*** Block opens ***

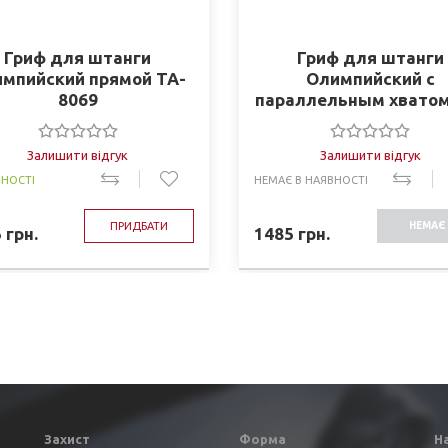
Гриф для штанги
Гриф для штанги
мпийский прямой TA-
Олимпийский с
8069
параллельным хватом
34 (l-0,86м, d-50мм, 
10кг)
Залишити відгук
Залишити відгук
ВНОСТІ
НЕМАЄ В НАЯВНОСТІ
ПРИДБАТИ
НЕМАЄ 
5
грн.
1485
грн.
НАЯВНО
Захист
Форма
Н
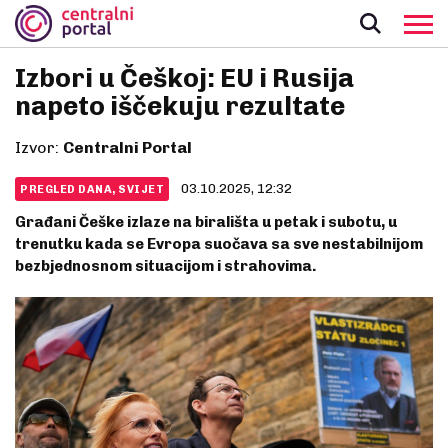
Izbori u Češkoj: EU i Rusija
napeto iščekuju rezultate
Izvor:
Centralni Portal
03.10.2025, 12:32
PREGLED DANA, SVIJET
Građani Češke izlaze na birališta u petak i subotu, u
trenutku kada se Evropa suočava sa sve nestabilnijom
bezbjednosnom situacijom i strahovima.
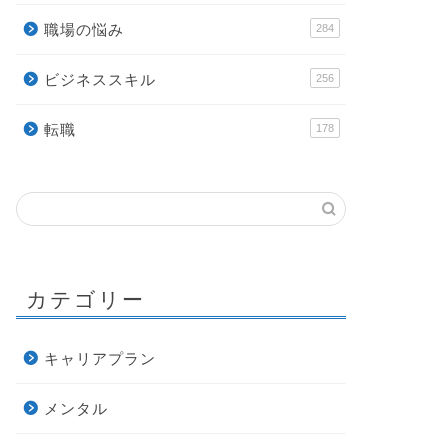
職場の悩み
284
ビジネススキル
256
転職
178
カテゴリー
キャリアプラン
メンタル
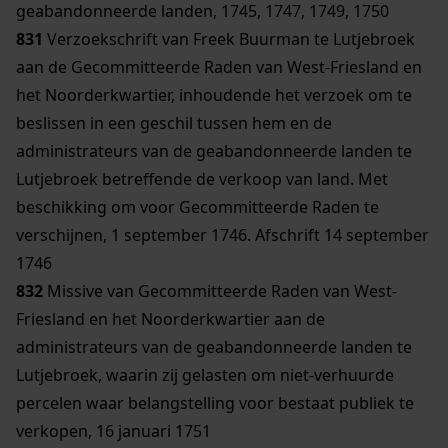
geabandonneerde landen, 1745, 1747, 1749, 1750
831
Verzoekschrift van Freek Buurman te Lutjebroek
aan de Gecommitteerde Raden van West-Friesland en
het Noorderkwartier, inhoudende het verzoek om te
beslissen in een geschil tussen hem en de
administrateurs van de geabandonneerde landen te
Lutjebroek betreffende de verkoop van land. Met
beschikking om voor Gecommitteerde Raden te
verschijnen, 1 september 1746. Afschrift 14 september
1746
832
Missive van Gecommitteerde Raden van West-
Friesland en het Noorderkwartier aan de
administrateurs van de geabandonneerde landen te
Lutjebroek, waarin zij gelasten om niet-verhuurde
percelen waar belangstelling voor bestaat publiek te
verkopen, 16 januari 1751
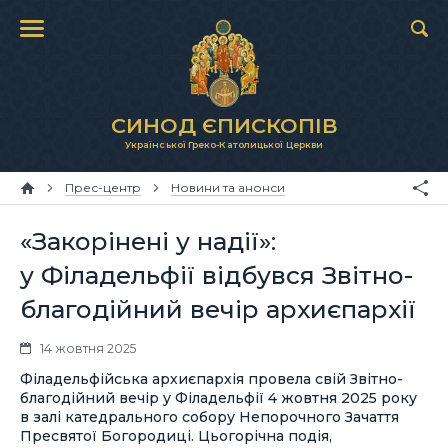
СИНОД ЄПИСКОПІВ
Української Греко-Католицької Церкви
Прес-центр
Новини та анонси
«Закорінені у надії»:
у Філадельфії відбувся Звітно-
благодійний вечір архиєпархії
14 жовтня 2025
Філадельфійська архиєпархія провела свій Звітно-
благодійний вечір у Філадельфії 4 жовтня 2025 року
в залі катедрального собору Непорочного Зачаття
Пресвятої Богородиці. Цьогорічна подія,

*** Block closes ***

The answer must be the full listing, exact in every line, with the pictures removed.

* _Task result_:
Гриф для штанги
Гриф для штанги
мпийский прямой TA-
Олимпийский с
8069
параллельным хватом
34 (l-0,86м, d-50мм, 
10кг)
Залишити відгук
Залишити відгук
ВНОСТІ
НЕМАЄ В НАЯВНОСТІ
ПРИДБАТИ
НЕМАЄ 
5
грн.
1485
грн.
НАЯВНО
Захист
Форма
Н
Izbori u Češkoj: EU i Rusija
napeto iščekuju rezultate
Izvor:
Centralni Portal
03.10.2025, 12:32
PREGLED DANA, SVIJET
Građani Češke izlaze na birališta u petak i subotu, u
trenutku kada se Evropa suočava sa sve nestabilnijom
bezbjednosnom situacijom i strahovima.
職場の悩み
284
ビジネススキル
256
転職
178
カテゴリー
キャリアプラン
メンタル
geabandonneerde landen, 1745, 1747, 1749, 1750
831
Verzoekschrift van Freek Buurman te Lutjebroek
aan de Gecommitteerde Raden van West-Friesland en
het Noorderkwartier, inhoudende het verzoek om te
beslissen in een geschil tussen hem en de
administrateurs van de geabandonneerde landen te
Lutjebroek betreffende de verkoop van land. Met
beschikking om voor Gecommitteerde Raden te
verschijnen, 1 september 1746. Afschrift 14 september
1746
832
Missive van Gecommitteerde Raden van West-
Friesland en het Noorderkwartier aan de
administrateurs van de geabandonneerde landen te
Lutjebroek, waarin zij gelasten om niet-verhuurde
percelen waar belangstelling voor bestaat publiek te
verkopen, 16 januari 1751
СИНОД ЄПИСКОПІВ
Української Греко-Католицької Церкви
Прес-центр
Новини та анонси
«Закорінені у надії»:
у Філадельфії відбувся Звітно-
благодійний вечір архиєпархії
14 жовтня 2025
Філадельфійська архиєпархія провела свій Звітно-
благодійний вечір у Філадельфії 4 жовтня 2025 року
в залі катедрального собору Непорочного Зачаття
Пресвятої Богородиці. Цьогорічна подія,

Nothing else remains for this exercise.